Die Anträge seien jedoch unbegründet. Für die Rechtmäßigkeit der angegriffenen Maßnahmen komme es auf den damaligen Zeitpunkt an, mithin den Kenntnisstand vom Mai 2020. Das Infektionsschutzrecht gehöre zum Gefahrenabwehrrecht. Im Gefahrenabwehrrecht sei stets der Zeitpunkt des Ergreifens der Gefahrenabwehrmaßnahme maßgeblich (ex ante-Beurteilung). Die infektionsschutzrechtliche Lage in der Corona-Pandemie sei durch erhebliche Unwägbarkeiten der wissenschaftlichen Erkenntnislage geprägt gewesen Die Möglichkeiten des Gesetzgebers, sich ein hinreichend sicheres Bild zu machen, seien daher begrenzt gewesen. Daher gingen auch das Bundesverfassungsgericht und das Bundesverwaltungsgericht davon aus, dass es auf den Zeitpunkt des Erlasses der infektionsschutzrechtlichen Beschränkungen ankomme.

Für die streitgegenständlichen Maßnahmen habe es in §§ 28, 32 IfSG eine rechtmäßige gesetzliche Grundlage gegeben. Die Voraussetzungen dieser Vorschrift seien erfüllt gewesen. Insbesondere habe entgegen der Auffassung der Antragsteller damals auch eine Gefahrenlage bestanden, die die Maßnahmen gerechtfertigt habe. Dabei habe sich die Landesregierung auf die Einschätzungen des Robert Koch-Instituts (RKI) stützen dürfen. Die Ermittlung der Infektionszahlen durch PCR-Tests sei nicht zu beanstanden. Die Weltgesundheitsorganisation WHO habe den Einsatz von PCR-Tests empfohlen. Auf die sog.
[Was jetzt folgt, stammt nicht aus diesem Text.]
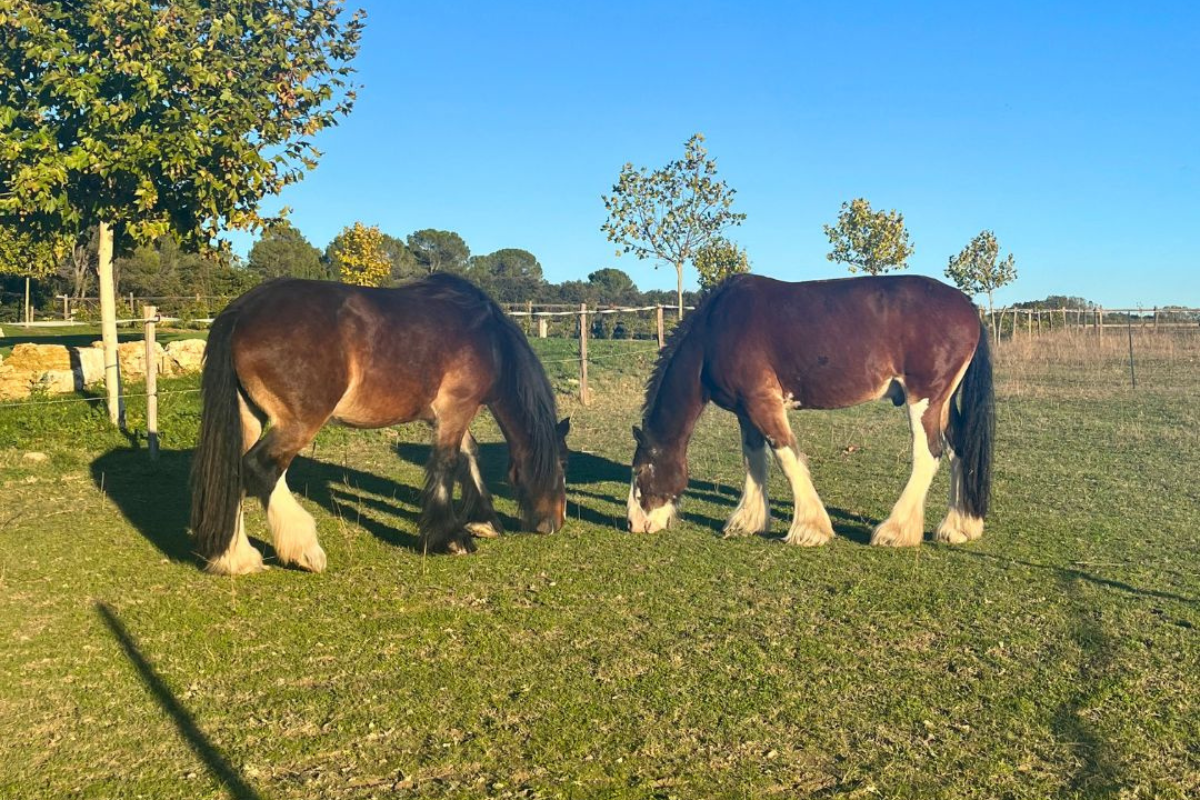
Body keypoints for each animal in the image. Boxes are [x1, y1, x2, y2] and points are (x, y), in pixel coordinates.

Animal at [190, 273, 570, 575]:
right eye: (563, 467)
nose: (555, 524)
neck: (488, 338)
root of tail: (243, 309)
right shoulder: (457, 408)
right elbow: (447, 464)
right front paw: (450, 538)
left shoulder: (448, 415)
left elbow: (469, 456)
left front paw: (484, 521)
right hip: (298, 423)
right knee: (261, 469)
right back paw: (303, 550)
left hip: (250, 419)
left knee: (237, 474)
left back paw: (236, 559)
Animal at [627, 273, 993, 547]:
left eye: (640, 471)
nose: (633, 524)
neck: (715, 331)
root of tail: (967, 305)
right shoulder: (746, 410)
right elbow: (754, 460)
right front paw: (748, 521)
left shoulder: (762, 402)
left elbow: (787, 457)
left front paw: (809, 529)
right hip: (943, 403)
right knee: (958, 449)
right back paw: (958, 527)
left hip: (924, 400)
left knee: (928, 455)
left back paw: (896, 532)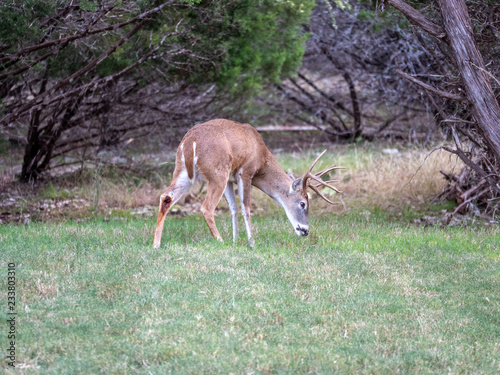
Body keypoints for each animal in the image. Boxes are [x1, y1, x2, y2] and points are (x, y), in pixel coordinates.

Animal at [152, 119, 342, 248]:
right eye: (303, 203)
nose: (305, 230)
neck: (262, 158)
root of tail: (190, 141)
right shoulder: (246, 172)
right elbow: (246, 207)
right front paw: (251, 242)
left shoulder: (231, 179)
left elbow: (233, 208)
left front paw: (236, 240)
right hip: (217, 172)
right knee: (206, 207)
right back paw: (220, 241)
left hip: (183, 170)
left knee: (166, 197)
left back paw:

RKI-Files – die jüngst, mit Schwärzungen veröffentlichten Protokolle des internen COVID-19-Krisenstabs des RKI – komme es nicht an. Denn die Landesregierung habe sich nur auf die ihr bekannten damaligen offiziellen Stellungnahmen des RKI stützen können.

Die durch die Maskenpflicht, die Kontaktbeschränkungen, die Beschränkungen von Versammlungen und die Betriebsuntersagungen bewirkten Grundrechtseingriffe seien durch den Schutz der Gesundheit der Bevölkerung und der Leistungsfähigkeit des Gesundheitssystems gerechtfertigt gewesen.

Die Maskenpflicht habe insbesondere das Recht auf körperliche Unversehrtheit nach Art. 2 Abs. 2 Satz 1 GG nicht verletzt. An einem unmittelbaren Eingriff in dieses Recht fehle es. Auch ein nicht gerechtfertigter mittelbarer Eingriff in dieses Recht liege nicht vor. Personen mit ernsthaften Atemwegserkrankungen seien wegen der für sie mit dem Masketragen verbundenen Beeinträchtigungen von der Maskenpflicht befreit gewesen (§ 3 Abs. 1 Satz 3 CoronaVO). Bei Personen, bei denen das Tragen von Masken nicht zu unzumutbaren gesundheitlichen Folgen und damit zu einer Befreiung von der Maskenpflicht, jedoch wegen der Erschwerung des Atmens zu körperlichen Folgen wie z.B. Kopfschmerzen geführt habe, sei ein etwaiger mittelbarer Eingriff in das Recht auf körperliche Unversehrtheit verfassungsrechtlich gerechtfertigt gewesen. Denn die Maskenpflicht habe dem Schutz vor den gravierenden Folgen für Leib und Leben einer Vielzahl vom Coronavirus Betroffener gedient. Zudem habe es die Maskenpflicht ermöglicht, bestimmte Öffnungsschritte vorzunehmen, die mit diesen Lockerungen verbundenen Infektionsrisiken abzumildern und somit anderweitige erhebliche Grundrechtsbeschränkungen ganz oder teilweise wieder aufzuheben.

Die Revision zum Bundesverwaltungsgericht hat der 1. Senat jeweils nicht zugelassen.